In response to a writing provocation from GS:
So many places, only one a week, once? May I buy a ticket for this experience to repeat once every year, or every six months? every eight months? C’MON!!!!
So, a yearning in me is for a tropical beach off Malaysia, reality tweaked. The past brought back and a small hotel I stayed in to still be there, the sea emptied of coral in the area I want to swim in (I know, I’m sorry. I am afraid of coral) and a small, warm pool inserted into the compound too. It was the happiest time of my life, there on Perhentian Island, with my friend Jo, and with my new family Debbie and Hash, and the wonderful travellers they looked after with love. The cats and dogs, the village down the beach, the amazing hammocks and the food. Beautiful. I’d sit and read and eat and wade and lie in the sea looking up at the sky, while wearing my sunglasses. I’d do this and empty my soul, my mind and fill up on sunshine and love.
I’d like to go to India. I pause there. Do I? In the same way I went to Fogo to see how my soul would change in an alien landscape, I think I’d like to go there.
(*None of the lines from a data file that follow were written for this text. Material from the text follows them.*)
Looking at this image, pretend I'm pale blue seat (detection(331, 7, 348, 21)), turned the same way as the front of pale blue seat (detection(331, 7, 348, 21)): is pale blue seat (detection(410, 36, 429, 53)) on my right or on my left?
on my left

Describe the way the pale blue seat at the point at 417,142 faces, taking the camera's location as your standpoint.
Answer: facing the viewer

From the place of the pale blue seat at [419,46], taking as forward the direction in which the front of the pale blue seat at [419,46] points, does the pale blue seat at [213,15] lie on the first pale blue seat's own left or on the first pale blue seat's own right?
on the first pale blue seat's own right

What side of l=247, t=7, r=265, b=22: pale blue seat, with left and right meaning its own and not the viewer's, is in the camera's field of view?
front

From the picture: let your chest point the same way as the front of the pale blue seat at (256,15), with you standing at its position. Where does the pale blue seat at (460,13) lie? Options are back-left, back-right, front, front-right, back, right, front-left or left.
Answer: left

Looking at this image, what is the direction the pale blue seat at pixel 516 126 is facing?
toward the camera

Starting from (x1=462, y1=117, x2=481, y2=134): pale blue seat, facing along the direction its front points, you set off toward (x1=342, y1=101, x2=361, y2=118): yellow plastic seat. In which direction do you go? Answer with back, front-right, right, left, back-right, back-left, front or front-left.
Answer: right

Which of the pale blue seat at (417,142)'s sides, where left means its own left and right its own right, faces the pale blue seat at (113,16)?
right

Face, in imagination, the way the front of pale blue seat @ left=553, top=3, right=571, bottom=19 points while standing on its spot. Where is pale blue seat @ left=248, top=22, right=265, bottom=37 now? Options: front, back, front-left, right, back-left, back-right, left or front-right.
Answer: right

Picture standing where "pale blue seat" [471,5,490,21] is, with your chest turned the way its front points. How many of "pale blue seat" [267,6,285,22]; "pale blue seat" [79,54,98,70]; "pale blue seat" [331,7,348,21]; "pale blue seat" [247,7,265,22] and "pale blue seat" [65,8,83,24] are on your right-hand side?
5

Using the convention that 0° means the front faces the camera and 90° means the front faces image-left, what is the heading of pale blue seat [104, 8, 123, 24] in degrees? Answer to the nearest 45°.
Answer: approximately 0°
Warm, weird, uncomfortable, to shake me out of myself. To open up my mind and remind me that it doesn’t all revolve around me. I would like to go back to Fogo in the summertime, to see the unfrozen sea, but encounter the icebergs, drifting down from the pole.
I would like to travel across Malaysia, on that train, if it still exists, slicing through the jungle, meeting brown-skinned smiling people, eating rice and sauce for less than nothing. Making people smile with my Malay.
These are places that would make me bigger, they would create more space in me. They’d give me freedom and release from the false complications of modern day life where nothing much is really that important.